Il s’attache à démontrer le rôle des grandes capitales dans la pleine valorisation de l’identité pan-créole.
Un peu d’histoire
En soi, l’affirmation d’une volonté pan-créole n’a rien de nouveau. En 1950 déjà, pour parler de la Martinique, le créoliste Gilbert Gratiant auteur de Fab Compè Zicaq (Désormeaux. 1976) affirmait sa volonté (son rêve !) de voir un jour « tous les créoles du Monde réunis ». Plus tard, à la suite de Gilbert Gratiant (qui n’a d’ailleurs jamais cessé d’être un militant pan-créole), la pan-créolité et les réflexions qu’elle soutient ont mobilisé de nombreux créolistes, engagés dans des études avisées en matière d’identité créole.
On peut citer Lambert Félix-Prudent comme l’un des principaux auteurs ayant redéfini cette notion. Dans Des baragouins à la langue antillaise, (Editions Caribéennes. 1980), il présente déjà un large panorama des langues créoles dans la sphère Caraïbe. Il publiait ensuite Anthologie de la nouvelle poésie créole (Editions Caribéennes. 1984), qui poursuivait sur la voie de la diversité, en analysant la langue créole de la Caraïbe à l’Océan Indien. Cet ouvrage annonçait une nouvelle perception de la créolité, considérée non plus dans un exclusif régional mais bien dans sa dimension internationale.
A la suite de Lambert Félix Prudent, beaucoup d’autres poursuivront dans la même voie, jusqu’à la reconnaissance de l’identité pan-créole comme un véritable acquis des identités créoles du Monde.

Données recueillies:

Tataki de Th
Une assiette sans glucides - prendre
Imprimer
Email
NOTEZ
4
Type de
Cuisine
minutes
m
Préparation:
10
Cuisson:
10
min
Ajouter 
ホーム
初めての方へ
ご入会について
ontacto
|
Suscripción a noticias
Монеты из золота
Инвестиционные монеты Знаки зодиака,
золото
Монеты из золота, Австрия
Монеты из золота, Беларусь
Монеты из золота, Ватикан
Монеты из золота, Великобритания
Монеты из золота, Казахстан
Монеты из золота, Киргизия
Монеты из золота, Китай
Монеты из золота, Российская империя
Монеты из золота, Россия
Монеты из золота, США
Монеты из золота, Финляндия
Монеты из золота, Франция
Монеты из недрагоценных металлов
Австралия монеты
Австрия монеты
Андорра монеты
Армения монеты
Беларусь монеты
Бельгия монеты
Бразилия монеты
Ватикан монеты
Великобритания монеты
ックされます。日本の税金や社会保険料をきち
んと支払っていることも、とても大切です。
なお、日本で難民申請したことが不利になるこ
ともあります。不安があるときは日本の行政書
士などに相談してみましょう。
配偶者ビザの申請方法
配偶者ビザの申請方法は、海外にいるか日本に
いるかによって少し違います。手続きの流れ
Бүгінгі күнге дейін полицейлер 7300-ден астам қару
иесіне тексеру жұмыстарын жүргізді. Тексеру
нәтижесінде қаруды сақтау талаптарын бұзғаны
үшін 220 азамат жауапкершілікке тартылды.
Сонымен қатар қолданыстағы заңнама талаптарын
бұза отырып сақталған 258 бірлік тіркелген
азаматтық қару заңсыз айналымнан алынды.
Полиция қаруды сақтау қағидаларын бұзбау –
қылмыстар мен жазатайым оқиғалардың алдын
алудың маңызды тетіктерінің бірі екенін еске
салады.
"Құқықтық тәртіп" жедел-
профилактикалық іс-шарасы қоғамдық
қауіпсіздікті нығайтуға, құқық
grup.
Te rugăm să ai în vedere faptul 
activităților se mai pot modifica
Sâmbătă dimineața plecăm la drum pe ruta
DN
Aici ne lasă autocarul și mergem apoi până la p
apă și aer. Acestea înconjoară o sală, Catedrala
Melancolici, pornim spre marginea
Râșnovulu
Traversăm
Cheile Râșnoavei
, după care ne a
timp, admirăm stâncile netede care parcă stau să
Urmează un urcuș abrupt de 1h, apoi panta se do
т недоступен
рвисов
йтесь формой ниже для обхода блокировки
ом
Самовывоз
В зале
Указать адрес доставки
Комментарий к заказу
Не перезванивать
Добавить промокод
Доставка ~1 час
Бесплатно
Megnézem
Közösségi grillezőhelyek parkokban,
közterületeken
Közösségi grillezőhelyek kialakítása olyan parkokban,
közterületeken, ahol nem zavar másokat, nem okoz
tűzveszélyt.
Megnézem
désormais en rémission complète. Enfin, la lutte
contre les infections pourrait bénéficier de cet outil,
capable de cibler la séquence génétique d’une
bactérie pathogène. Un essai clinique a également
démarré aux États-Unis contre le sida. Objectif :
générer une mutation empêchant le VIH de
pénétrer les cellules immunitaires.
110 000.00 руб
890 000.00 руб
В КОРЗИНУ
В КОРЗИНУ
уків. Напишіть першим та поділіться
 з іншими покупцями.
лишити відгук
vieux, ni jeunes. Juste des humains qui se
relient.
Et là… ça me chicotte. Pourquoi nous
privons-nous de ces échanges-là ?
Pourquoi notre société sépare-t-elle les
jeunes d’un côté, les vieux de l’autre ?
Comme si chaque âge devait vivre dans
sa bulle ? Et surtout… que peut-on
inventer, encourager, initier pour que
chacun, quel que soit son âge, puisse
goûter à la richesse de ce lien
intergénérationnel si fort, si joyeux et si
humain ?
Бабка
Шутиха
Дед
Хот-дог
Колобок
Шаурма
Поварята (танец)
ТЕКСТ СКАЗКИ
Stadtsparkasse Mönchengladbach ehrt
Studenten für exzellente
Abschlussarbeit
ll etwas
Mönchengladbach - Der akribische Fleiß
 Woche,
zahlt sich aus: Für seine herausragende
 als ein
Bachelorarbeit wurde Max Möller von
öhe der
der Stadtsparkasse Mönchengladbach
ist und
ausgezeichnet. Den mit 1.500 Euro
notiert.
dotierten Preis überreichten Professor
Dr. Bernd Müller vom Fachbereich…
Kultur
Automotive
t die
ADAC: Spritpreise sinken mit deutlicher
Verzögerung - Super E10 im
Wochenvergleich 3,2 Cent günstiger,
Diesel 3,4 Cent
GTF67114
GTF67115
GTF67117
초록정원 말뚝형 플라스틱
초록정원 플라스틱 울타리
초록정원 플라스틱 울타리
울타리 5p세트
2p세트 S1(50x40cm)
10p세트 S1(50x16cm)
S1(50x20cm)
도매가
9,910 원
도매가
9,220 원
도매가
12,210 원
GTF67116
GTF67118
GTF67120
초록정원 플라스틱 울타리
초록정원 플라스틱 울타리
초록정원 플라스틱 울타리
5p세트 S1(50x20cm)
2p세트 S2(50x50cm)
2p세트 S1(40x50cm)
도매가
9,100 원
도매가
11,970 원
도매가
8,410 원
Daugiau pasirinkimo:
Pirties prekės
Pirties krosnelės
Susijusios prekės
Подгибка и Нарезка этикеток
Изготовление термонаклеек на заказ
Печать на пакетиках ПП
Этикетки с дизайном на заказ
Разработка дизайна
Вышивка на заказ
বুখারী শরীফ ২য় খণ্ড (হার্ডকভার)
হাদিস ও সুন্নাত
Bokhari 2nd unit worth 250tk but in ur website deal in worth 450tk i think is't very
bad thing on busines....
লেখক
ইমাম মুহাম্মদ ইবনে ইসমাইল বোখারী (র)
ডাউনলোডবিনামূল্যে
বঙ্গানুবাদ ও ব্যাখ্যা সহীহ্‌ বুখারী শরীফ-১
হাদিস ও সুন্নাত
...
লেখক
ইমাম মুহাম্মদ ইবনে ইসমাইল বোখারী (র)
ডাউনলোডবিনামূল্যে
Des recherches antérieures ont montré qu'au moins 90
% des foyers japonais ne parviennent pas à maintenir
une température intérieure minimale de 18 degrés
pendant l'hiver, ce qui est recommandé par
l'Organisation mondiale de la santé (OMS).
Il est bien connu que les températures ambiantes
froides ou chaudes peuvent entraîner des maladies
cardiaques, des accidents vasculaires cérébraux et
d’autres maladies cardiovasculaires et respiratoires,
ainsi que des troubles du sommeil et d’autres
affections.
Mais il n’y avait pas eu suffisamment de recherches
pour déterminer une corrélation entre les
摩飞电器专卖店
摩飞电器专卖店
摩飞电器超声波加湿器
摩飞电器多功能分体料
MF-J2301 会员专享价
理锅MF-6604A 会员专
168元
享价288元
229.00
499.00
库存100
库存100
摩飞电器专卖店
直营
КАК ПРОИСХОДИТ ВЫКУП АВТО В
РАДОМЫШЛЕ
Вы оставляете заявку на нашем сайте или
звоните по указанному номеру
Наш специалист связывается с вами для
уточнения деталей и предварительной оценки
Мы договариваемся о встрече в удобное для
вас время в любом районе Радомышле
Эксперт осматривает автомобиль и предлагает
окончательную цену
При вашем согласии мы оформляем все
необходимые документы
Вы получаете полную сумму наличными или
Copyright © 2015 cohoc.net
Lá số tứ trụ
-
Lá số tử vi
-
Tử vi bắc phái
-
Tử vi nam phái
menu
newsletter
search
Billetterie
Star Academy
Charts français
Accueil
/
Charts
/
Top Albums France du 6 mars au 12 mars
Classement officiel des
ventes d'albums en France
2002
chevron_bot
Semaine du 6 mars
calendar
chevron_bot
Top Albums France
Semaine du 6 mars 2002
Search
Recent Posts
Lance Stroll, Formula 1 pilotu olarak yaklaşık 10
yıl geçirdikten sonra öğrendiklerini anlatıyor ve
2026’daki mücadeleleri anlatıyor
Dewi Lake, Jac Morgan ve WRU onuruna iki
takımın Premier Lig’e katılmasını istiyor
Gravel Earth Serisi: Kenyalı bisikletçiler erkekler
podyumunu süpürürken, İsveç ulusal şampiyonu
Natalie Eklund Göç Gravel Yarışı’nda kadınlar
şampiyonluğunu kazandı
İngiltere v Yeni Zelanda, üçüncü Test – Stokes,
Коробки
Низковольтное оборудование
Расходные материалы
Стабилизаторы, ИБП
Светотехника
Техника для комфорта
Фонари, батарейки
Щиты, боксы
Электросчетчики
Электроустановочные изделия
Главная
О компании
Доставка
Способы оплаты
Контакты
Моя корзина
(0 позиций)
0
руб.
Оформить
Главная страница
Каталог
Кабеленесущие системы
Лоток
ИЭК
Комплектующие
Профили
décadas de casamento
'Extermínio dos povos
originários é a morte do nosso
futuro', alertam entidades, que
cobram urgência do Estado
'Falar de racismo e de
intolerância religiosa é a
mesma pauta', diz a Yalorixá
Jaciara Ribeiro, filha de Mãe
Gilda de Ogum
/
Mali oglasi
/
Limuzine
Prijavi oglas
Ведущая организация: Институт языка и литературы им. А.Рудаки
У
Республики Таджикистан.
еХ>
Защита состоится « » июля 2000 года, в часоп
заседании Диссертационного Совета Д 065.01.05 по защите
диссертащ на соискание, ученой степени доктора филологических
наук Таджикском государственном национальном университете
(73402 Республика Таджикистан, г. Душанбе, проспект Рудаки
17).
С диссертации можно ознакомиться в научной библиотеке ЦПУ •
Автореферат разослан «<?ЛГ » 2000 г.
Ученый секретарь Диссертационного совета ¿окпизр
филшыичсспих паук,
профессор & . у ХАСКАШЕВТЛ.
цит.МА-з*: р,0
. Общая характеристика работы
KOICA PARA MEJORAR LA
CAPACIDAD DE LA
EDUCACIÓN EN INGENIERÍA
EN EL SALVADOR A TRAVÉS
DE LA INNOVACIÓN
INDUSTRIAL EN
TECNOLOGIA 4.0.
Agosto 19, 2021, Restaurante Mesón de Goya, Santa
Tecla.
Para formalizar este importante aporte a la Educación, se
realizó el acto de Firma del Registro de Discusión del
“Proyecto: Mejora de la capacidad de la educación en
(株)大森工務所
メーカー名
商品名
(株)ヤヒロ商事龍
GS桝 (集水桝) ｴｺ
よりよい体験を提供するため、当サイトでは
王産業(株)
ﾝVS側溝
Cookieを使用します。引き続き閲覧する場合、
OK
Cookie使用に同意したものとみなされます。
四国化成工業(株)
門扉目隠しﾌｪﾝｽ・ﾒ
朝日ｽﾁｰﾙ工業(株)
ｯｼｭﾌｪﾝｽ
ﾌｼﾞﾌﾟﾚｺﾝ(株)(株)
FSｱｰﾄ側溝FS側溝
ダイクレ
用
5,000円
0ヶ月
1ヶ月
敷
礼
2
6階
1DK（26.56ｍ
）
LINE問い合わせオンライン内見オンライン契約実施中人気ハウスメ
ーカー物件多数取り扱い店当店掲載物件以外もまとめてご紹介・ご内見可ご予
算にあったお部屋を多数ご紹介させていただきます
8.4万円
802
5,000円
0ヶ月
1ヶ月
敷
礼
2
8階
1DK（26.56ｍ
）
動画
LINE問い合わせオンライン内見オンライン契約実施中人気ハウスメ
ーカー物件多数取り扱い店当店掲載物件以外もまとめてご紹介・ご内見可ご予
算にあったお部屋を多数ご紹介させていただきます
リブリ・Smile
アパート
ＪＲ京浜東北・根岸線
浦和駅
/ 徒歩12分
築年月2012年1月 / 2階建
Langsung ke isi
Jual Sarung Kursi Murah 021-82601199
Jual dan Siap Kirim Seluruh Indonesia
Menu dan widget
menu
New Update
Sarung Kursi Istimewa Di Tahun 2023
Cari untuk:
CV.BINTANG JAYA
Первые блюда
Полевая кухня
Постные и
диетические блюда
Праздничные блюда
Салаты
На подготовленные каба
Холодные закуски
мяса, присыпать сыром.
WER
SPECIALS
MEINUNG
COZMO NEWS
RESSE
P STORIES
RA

— Consigne A —
Recopiez les données recueillies, depuis leur début jusqu'à la ligne contenant « Ватикан монеты » incluse, en remplaçant « Cuisson » par « Repos » sans rien changer d'autre.
— Consigne B —
Rédigez la suite de l'extrait sur l'identité pan-créole.

— Réponse A —
Tataki de Th
Une assiette sans glucides - prendre
Imprimer
Email
NOTEZ
4
Type de
Cuisine
minutes
m
Préparation:
10
Repos:
10
min
Ajouter 
ホーム
初めての方へ
ご入会について
ontacto
|
Suscripción a noticias
Монеты из золота
Инвестиционные монеты Знаки зодиака,
золото
Монеты из золота, Австрия
Монеты из золота, Беларусь
Монеты из золота, Ватикан
Монеты из золота, Великобритания
Монеты из золота, Казахстан
Монеты из золота, Киргизия
Монеты из золота, Китай
Монеты из золота, Российская империя
Монеты из золота, Россия
Монеты из золота, США
Монеты из золота, Финляндия
Монеты из золота, Франция
Монеты из недрагоценных металлов
Австралия монеты
Австрия монеты
Андорра монеты
Армения монеты
Беларусь монеты
Бельгия монеты
Бразилия монеты
Ватикан монеты

— Réponse B —
Au rang des éminences pan-créoles, on peut citer, toujours pour la Martinique, Jean Bernabé, Patrick Chamoiseau et Raphaël Confiant comme autres pionniers de la démarche vers la rencontre créole. Avec Eloge de la créolité (Gallimard. 1989), non seulement grâce à leur rayonnement d’auteur mais également grâce à la modernité des thèses créoles qu’ils défendaient, la créolité atteignait une dimension nouvelle, véritablement internationale. Cet espace qui s’offrait alors à elle n’a cessé d’être exploré et d’évoluer.
On ne saurait non plus taire l’immense contribution d’Edouard Glissant, notamment à travers ses concepts de Tout Monde ou encore de Créolisation ou de Relation. Et même si son rôle a été minimisé, on ne saurait non plus taire l’apport fondamental d’Aimé Césaire en matière de valorisation de l’identité créole, dans la revue « Tropiques », publié en Martinique sous le gouvernement de Vichy.
A l’orée des années 90, avec le travail réalisé par des groupes engagés, comme au sein de Bannzil Kréyol, réunissant des créolistes du Monde, on a assisté à l’émergence d’une véritable dynamique, que l’on pourrait aisément assimilé à « un réveil identitaire créole ». Grâce à ce mouvement, dont les actions ont été concrètes et manifestes (Journée Internationale du Créole – Festivals créoles internationaux – Enseignement du créole, diffusion d’ouvrages en langues créoles, etc), l’identité pan-créole n’a cessé d’être une réalité constante.
Qu’est-ce que la pan-créolité ou créolité internationale ?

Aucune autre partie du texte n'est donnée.